You need to give your customers more control over how you communicate with them, the frequency, the content, the channels, and if you do that then it creates a bond of trust and an experience that benefits both the consumer and the brand.
Q) What are your predictions for the martech space in 2020?
We are going to see ‘true machine learning’ start to come into CDPs and other technologies this year. Right now whenever someone talks about machine learning, it is generally just a basic model that provides very little value.
I see AI, machine learning and predictive analytics all used interchangeably by tech vendors which have just run a find and replace on the word ‘modeling’ because they are more fashionable.
A lot like CDPs were the hype of the past 3 or 4 years, or “Big Data” back in 2014-2015, I think machine learning is having its moment right now. Coming out of the hype, we will start to see some real machine learning capabilities start to appear as platforms actually deliver what they’ve been promising for the past few years.
Q) Looking ahead, what are your plans for BlueVenn going forward?
Because we’ve created such a sustainable and 95% inbound business with inquiries coming in from all continents, it has been opening our market to new countries, new rival technologies and varying levels of maturity. A lot of last year therefore was about building our partner channel to work strategically with a network of partners that enables BlueVenn to expand into these new markets.

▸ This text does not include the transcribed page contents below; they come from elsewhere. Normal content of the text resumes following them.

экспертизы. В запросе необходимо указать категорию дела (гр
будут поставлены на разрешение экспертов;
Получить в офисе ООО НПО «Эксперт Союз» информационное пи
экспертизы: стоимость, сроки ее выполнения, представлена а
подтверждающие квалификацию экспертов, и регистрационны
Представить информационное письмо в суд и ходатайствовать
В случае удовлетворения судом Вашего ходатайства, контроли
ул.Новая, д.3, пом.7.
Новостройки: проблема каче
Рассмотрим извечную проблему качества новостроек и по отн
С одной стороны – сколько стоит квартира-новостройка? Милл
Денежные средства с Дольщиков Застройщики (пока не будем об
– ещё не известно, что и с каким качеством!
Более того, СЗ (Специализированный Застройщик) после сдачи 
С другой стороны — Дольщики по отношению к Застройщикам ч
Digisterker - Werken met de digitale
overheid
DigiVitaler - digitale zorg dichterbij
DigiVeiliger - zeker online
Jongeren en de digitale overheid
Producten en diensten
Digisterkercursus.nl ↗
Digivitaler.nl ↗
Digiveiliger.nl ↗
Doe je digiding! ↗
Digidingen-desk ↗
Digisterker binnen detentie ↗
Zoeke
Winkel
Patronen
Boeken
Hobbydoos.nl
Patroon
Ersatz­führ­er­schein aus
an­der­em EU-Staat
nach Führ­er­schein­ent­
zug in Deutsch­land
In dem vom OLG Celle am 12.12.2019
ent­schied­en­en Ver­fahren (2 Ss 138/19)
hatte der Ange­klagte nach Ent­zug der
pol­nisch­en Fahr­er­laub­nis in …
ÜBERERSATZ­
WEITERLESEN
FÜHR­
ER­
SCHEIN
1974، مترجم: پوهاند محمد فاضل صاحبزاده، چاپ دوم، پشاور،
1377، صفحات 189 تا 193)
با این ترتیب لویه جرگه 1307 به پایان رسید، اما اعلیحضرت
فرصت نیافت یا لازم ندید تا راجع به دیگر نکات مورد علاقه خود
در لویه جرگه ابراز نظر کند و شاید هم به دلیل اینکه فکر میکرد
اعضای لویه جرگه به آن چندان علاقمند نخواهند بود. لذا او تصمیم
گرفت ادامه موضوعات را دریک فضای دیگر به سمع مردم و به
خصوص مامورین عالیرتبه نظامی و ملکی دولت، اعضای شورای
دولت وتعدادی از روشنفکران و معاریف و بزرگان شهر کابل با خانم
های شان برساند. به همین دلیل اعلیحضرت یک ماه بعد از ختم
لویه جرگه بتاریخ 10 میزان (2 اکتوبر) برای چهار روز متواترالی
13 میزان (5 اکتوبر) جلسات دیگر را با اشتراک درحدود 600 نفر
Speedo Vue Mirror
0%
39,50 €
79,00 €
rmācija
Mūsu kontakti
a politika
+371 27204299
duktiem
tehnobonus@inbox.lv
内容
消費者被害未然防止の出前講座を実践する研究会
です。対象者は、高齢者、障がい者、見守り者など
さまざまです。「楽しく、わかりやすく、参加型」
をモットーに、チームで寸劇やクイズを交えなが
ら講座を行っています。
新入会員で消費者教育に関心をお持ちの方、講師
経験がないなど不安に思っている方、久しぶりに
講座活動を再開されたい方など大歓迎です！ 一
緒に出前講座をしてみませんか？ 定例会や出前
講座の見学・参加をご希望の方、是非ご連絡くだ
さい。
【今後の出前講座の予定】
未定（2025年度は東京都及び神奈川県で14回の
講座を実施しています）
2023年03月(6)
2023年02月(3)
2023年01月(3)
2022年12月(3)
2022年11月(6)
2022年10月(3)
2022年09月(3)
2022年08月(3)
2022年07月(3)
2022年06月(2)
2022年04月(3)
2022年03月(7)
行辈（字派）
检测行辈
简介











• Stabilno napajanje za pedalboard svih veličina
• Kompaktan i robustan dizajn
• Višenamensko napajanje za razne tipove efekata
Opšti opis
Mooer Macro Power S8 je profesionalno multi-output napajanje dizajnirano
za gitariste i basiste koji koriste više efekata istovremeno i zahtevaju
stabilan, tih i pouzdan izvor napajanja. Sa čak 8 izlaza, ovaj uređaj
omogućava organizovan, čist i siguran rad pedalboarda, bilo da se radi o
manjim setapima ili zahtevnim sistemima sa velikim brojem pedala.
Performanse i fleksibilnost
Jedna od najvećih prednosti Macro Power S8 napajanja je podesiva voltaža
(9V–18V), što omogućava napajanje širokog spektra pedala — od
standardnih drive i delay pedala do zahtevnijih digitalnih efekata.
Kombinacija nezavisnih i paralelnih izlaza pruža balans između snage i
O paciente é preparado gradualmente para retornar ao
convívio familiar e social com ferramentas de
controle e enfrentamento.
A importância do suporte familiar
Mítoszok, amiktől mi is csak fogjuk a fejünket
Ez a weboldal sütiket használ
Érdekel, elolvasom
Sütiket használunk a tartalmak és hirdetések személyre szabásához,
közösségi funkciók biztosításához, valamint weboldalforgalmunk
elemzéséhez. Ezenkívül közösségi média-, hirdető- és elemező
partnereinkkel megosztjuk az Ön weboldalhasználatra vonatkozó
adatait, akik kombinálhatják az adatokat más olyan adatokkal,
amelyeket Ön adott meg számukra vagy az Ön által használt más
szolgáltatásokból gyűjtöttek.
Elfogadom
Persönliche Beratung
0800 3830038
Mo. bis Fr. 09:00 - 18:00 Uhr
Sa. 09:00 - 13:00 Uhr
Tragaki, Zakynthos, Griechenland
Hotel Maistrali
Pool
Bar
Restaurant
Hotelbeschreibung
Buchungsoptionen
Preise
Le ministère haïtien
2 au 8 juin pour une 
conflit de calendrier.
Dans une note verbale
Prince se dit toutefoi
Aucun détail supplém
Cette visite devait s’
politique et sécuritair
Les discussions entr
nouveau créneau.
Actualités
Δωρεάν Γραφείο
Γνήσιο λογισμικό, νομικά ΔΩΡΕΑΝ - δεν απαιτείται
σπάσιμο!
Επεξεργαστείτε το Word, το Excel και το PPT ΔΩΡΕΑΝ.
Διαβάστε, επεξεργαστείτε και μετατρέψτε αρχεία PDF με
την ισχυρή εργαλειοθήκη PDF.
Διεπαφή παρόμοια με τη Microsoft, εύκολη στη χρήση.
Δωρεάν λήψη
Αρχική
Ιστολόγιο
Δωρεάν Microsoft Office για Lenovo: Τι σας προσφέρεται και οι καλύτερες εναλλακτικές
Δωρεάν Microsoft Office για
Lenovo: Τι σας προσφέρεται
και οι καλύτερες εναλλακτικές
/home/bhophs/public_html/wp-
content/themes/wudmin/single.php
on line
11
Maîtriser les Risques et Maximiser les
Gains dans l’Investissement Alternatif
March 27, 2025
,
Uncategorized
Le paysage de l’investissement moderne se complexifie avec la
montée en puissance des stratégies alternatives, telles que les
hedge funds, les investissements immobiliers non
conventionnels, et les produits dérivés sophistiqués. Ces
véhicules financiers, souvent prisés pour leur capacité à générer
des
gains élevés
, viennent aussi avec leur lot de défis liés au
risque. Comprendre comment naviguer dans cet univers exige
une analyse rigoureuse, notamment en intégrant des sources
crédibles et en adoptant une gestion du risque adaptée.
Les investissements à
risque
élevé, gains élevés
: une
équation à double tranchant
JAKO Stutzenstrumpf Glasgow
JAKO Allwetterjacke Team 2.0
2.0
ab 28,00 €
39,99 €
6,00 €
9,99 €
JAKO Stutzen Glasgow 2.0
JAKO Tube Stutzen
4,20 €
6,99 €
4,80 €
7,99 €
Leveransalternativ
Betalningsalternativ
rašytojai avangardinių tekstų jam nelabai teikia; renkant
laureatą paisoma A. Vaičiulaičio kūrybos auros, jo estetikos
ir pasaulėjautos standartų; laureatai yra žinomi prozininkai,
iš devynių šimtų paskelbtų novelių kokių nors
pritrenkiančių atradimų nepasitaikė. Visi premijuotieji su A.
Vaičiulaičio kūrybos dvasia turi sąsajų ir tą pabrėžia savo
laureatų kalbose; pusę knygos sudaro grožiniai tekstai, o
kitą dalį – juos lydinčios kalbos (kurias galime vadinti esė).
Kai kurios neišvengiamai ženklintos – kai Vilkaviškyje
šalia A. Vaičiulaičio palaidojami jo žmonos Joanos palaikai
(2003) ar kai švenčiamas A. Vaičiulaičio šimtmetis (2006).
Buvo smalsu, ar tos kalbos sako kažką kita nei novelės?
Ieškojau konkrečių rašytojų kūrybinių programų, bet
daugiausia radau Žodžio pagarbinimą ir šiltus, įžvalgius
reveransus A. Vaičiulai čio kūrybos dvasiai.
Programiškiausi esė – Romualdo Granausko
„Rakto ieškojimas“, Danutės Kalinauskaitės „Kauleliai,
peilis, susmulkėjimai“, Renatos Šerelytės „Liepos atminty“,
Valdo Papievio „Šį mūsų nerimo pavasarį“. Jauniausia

We’ve created partnerships across the US, as well as France, Germany, Japan and beyond. Our plan is to continue expanding our global partner channel in 2020, and surpass our impressive ARR growth from last year.
Q) Can you give us your favorite example of how BlueVenn has helped a client?
I won’t name any names. But one example is for one of the largest online retailers in the world. They were great at acquiring customers and their advertising and branding was also on point. However their customer retention was just 4%.
After teaming with us — we did a case study for them after a year — that rate went from 4 to 32%. As you can imagine the CMO was very pleased. He said it was the biggest ROI and best investment he had made in his 36-year career.
So, that is a staggering statistic we cite a lot – but also a very common improvement for fast-growing retail brands that invest in a unified customer database and multi-channel marketing automation, the right way!